While key data points should be prioritized, the scope of the data is equally important. Manufacturers need to weigh the pros and cons of the data collection methods used today to understand the comprehensiveness of the results generated. For example, manufacturers should determine whether overall equipment effectiveness is measured by a machine and/or production line, to give the best picture of performance.

Lesson #2: Stick to the Overall Future Potential scale

Scouts often misused the OFP scale when evaluating players. In the original OFP scale, one standard deviation was a difference of ten points, meaning a scout could account for 99.7% of the population by rating anyone within three standard deviations of the mean. In reality, scouts were more conservative in their grading and rated players very closely to one another. There was a lack of normal distribution resulting in grade compression across players.
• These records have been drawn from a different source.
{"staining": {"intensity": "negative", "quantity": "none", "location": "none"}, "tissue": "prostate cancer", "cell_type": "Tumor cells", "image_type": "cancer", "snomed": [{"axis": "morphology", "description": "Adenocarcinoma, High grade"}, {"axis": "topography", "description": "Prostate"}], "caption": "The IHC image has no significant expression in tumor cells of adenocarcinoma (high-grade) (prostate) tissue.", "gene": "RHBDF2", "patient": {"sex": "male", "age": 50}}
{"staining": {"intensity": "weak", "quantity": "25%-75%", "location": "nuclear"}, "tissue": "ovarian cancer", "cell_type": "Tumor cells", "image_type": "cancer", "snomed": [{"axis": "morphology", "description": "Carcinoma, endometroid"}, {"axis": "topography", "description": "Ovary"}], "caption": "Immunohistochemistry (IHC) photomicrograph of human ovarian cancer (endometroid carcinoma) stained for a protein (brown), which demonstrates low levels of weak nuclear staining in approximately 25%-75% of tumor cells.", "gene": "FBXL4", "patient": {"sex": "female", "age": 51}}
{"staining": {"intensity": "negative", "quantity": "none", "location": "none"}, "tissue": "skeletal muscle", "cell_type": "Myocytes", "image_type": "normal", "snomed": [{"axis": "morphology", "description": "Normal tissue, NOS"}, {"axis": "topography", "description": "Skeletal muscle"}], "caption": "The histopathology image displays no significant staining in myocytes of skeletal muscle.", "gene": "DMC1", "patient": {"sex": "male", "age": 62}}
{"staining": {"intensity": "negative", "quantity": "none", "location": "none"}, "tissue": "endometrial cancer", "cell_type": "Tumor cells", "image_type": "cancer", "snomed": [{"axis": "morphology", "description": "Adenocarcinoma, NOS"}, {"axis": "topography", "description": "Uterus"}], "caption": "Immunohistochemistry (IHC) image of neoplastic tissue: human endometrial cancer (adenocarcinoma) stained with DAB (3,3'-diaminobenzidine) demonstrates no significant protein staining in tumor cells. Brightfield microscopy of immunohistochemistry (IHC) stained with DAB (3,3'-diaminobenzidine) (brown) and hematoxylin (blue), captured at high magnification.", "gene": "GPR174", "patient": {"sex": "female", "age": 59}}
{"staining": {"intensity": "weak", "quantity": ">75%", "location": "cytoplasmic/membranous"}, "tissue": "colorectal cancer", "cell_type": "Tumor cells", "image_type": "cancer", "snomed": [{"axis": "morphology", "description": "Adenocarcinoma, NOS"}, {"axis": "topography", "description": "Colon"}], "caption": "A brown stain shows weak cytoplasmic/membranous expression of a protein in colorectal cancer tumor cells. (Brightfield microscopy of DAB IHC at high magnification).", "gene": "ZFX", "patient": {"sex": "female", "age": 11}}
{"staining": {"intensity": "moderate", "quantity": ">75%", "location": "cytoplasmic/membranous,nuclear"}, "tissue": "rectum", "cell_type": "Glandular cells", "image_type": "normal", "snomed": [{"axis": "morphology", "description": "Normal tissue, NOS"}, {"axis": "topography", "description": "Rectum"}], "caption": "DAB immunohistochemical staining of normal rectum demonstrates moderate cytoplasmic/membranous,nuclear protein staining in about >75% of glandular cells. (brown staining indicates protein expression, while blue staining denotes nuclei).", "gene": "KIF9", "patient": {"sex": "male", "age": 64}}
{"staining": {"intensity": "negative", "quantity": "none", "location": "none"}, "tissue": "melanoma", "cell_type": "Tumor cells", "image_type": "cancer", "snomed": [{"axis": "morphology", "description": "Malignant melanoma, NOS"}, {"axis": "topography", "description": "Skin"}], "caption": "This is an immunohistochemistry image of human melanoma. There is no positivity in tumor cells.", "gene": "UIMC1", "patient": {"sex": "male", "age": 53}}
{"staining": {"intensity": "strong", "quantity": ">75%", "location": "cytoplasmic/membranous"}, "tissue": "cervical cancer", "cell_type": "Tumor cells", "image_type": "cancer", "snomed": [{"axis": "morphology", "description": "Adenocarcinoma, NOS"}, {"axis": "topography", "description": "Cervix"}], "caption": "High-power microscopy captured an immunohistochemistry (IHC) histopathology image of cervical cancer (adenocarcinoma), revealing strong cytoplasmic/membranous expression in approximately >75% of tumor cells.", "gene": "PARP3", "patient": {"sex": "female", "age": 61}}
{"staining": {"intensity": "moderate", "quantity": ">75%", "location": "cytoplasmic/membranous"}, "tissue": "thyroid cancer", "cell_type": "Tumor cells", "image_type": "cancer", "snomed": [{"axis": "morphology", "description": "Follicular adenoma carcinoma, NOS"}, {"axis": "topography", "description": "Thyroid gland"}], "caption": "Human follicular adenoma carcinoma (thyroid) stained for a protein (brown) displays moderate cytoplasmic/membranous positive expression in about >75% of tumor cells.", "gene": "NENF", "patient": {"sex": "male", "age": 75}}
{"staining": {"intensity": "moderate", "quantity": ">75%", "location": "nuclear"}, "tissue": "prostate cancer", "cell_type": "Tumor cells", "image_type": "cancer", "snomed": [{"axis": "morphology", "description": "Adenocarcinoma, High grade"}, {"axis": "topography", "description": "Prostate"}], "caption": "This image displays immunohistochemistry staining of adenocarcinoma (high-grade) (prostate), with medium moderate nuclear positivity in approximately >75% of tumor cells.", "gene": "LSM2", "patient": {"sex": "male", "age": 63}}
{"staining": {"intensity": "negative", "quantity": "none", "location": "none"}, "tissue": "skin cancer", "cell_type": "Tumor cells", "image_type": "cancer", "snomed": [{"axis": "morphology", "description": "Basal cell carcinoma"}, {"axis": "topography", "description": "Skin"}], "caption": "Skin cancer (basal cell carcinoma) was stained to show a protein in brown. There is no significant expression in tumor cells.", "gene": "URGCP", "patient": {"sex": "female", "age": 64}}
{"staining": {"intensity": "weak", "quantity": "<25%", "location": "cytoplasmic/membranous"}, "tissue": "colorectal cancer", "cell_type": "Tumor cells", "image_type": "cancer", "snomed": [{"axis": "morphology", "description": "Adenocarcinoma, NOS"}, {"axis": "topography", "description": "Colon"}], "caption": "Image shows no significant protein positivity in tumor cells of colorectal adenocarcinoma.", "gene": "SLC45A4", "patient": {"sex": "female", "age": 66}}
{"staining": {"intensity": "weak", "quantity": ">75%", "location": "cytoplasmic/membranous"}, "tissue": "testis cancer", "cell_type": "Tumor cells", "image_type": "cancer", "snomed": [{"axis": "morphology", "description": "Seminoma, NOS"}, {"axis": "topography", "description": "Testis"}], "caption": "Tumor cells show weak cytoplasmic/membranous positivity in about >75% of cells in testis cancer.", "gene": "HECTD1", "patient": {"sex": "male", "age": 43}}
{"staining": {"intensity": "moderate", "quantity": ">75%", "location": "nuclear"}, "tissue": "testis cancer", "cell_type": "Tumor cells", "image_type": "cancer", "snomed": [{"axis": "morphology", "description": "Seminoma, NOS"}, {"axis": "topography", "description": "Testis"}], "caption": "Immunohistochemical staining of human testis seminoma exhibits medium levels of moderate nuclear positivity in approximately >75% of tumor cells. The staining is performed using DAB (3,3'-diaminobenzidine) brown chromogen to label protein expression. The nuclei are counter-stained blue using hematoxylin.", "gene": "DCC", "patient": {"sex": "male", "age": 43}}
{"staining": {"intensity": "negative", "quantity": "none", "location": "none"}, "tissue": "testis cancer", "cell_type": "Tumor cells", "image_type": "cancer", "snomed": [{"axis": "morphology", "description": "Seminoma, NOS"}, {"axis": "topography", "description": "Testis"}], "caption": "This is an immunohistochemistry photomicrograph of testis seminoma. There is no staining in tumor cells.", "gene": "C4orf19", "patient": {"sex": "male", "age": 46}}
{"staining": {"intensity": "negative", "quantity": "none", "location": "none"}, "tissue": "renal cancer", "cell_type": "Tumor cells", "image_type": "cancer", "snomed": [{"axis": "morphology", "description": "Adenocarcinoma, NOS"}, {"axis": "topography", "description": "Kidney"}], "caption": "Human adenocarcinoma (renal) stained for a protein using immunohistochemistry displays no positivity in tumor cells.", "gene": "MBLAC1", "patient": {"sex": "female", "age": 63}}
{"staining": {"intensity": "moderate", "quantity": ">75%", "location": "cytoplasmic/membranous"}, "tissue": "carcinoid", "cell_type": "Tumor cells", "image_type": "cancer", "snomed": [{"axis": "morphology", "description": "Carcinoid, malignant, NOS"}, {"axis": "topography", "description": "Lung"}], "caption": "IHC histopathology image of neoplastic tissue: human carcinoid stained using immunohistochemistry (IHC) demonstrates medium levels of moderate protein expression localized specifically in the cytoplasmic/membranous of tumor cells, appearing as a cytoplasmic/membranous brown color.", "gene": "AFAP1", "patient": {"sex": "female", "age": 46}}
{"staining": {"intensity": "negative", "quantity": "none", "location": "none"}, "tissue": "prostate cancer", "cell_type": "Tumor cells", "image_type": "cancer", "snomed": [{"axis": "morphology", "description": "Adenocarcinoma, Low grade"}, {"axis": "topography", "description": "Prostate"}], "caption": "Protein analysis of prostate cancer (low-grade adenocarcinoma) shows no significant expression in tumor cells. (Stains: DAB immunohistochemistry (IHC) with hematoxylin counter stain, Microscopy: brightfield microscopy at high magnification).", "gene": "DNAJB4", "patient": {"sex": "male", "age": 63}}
What does this mean for manufacturers?

It’s important to reinforce metrics in the way they are intended to be collected. Setting best practice within teams will help drive consistency in data and allow for improved assessment of the issue at hand.

Lesson #3: Evaluate the effectiveness of performance metrics

Data is used to inform decision-making, but how do we know if the metrics actually show correlation to the anticipated outcome? The Red’s reports for pro and amateur players went beyond the standard set of skills and tools to include metrics such as “Hit Style” that had a strong correlation to career outcomes. Other statistics, like “Pitcher Aggression”, had a very minimal correlation. In hindsight, this is partially due to the vague terms (things like careless, competitor, timid, bulldog) that players were rated on as part of the metric. Scouts had varying opinions on how to evaluate this, ultimately resulting in skewed data.

What does this mean for manufacturers?

Understand the makeup of key metrics— how reliable are the input methods? How is the data collected? What other variables could be contributing to the outcome? When possible, manufacturers should proactively seek to understand if the metrics are correlating to the expected outcomes. For example, how is labor cost calculated as a percentage of COGS? Overhead cost as a percentage of COGS? What other factors are influencing the correlation and outcomes?

 

1: OFP (overall future potential) metric is composed of 5 key metrics related to hitting, power, speed, throwing and fielding. Players are evaluated on a 20-80 scale that is added up to get the overall future potential of the player. Ideally, the score accounts for 99.7% of players within 3 standard deviations of the mean.